• _Extrait du document_:
====

En effet, consentir aux réformes reviendrait à passer la main et ceux qui y perdraient sont plus nombreux que les quelques dizaines de militaires, de membres de la famille du président Bachar Al-Assad et de membres du clan alaouite qui tiennent le régime. Ainsi, la holding d'investissement de plusieurs centaines de millions de dollars créée en 2007 par Rami Makhlouf, cousin germain du président, rassemble plus de soixante-dix jeunes hommes d'affaires qui prospèrent à l'ombre du régime.
On constate par ailleurs que le président Bachar Al-Assad ne veut ou ne peut contenir la violence de ses services. Les quelques mesures cosmétiques prises à ce jour ne sont que tactiques, et destinées à répondre aux pressions occidentales.
Quelqu'un est-il, alors, prêt à céder au sein du régime ? Peut-on imaginer une rupture au sein du groupe dirigeant, principalement composé de militaires de la famille du président ? Un éclatement de l'armée et des forces sécuritaires est-il concevable ? Si les unités militaires les plus proches du pouvoir, qui sont aussi les plus armées, sont à quelque 70 % composées d'Alaouites, y compris dans la troupe, il n'en va pas de même dans les unités plus marginales, constituées d'appelés, où les sunnites sont les plus nombreux. En d'autres termes, il y a en Syrie des forces de sécurité à deux vitesses, et une rupture au sein du commandement militaire signifierait plutôt que certains jugent que leur contrôle est en danger et qu'il convient de durcir la réaction pour reprendre en main un pouvoir qui vacille.
Enfin, on ne sache pas que le président Al-Assad ait réussi à attirer des interlocuteurs permettant d'ouvrir un dialogue national.

====

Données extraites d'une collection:
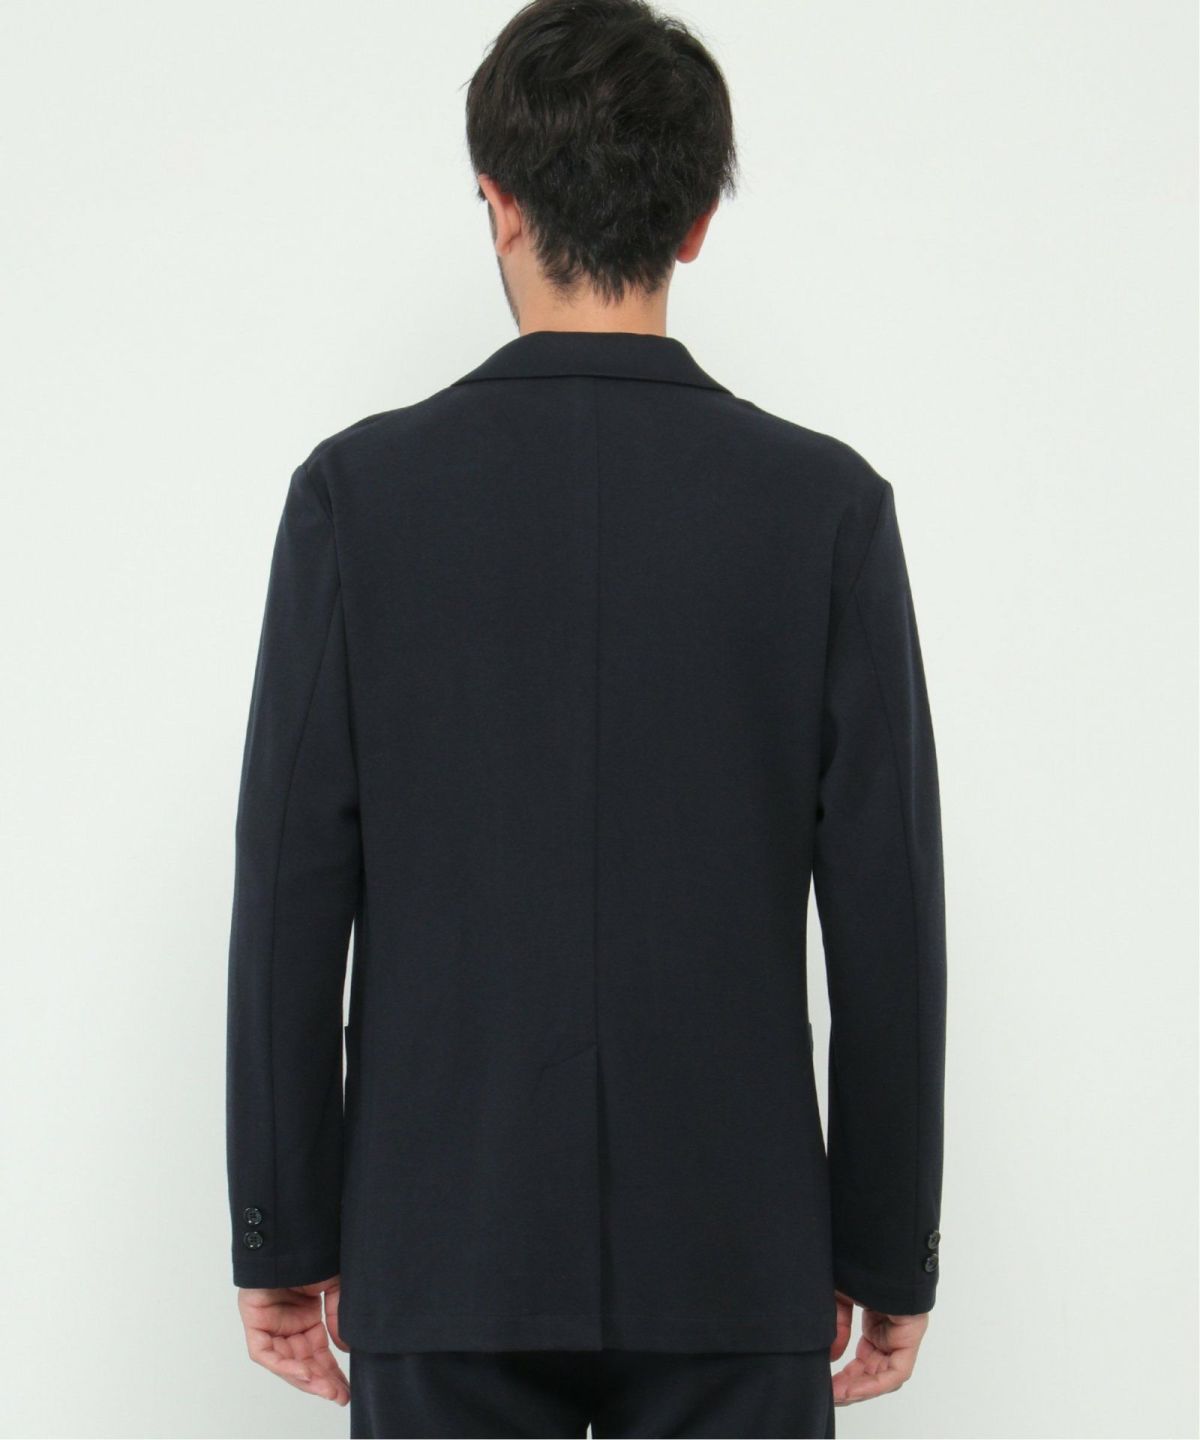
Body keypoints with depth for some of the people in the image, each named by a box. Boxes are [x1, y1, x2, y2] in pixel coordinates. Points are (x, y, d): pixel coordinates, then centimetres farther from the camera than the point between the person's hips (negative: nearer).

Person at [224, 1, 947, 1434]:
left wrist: (282, 1237, 5)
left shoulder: (359, 491, -5)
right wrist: (887, 1254, 6)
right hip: (734, 1260, 1)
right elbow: (887, 919, -3)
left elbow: (293, 899, -4)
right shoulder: (827, 506, -4)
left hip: (444, 1252, 0)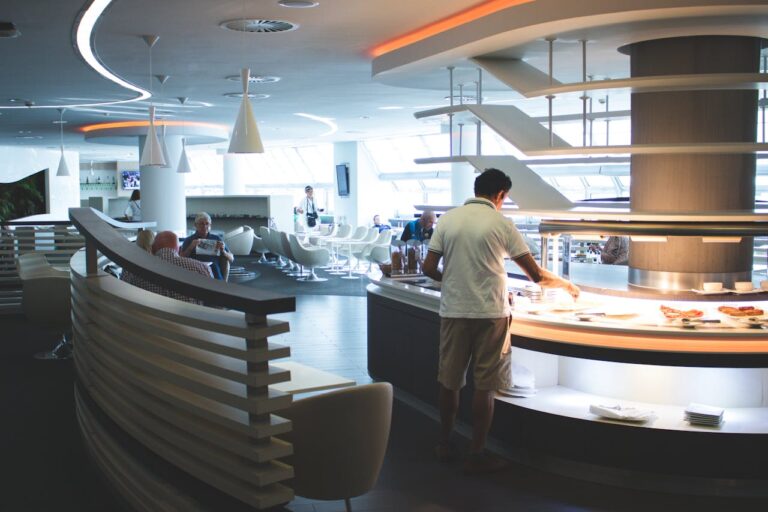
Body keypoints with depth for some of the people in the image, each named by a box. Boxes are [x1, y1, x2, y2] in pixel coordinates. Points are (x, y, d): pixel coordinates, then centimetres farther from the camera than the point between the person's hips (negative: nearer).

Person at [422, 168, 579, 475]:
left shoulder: (448, 219, 3)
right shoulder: (501, 224, -5)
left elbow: (429, 268, 1)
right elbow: (536, 275, -4)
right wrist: (567, 285, 14)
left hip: (453, 311, 4)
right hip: (489, 313, -3)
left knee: (449, 382, 15)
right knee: (485, 387, 6)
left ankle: (445, 444, 27)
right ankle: (476, 455, 13)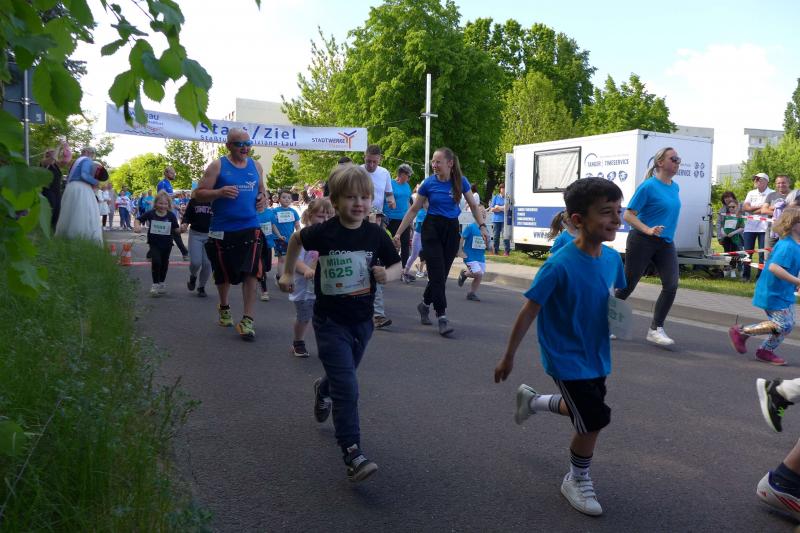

====

• _Exercices à réaliser_:
1. D'après le texte sur le régime syrien, en quelle année Rami Makhlouf a-t-il créé sa holding d'investissement ?
2. Dans le texte sur le régime syrien, réécrivez de façon plus concise le paragraphe qui commence par « Quelqu'un est-il, alors, prêt à céder » en conservant ses faits principaux.
3. Poursuivez le texte sur le régime syrien à partir de sa dernière phrase.

• _Réponses rédigées_:
1. Il l'a créée en 2007.

2. Le texte se demande si un membre du régime est prêt à céder, si le groupe dirigeant, composé surtout de militaires de la famille du président, peut se rompre et si l'armée et les forces de sécurité peuvent éclater. Les unités les plus proches du pouvoir et les mieux armées comptent environ 70 % d'Alaouites, troupe comprise. Les unités plus marginales, formées d'appelés, sont en majorité sunnites. Les forces de sécurité syriennes sont donc à deux vitesses. Une rupture au sein du commandement militaire signifierait plutôt que certains, jugeant leur contrôle menacé, veulent durcir la réaction pour reprendre en main un pouvoir qui vacille.

3.
Pour finir, il est important de tenir compte des réactions des pays voisins, ou des répercussions que la crise syrienne peut avoir sur eux. Je citerai particulièrement l'Iran, allié privilégié de la Syrie mais qui est actuellement en danger, ainsi que la Turquie, dont les intérêts en Syrie sont si puissants qu'elle ne peut rester neutre et qui fait déjà fortement pression sur le régime. D'autre part, au Liban, les forces politiques auraient dû trouver dans la paralysie syrienne une opportunité inégalée d'engager un dialogue intérieur. Malheureusement, le cheikh Nasrallah, responsable du Hezbollah, a commis l'erreur majeure de jeter de l'huile sur le feu, et la coalition du 14-Mars, en durcissant le ton, ne facilite pas la construction d'une politique libanaise indépendante en cette période exceptionnelle.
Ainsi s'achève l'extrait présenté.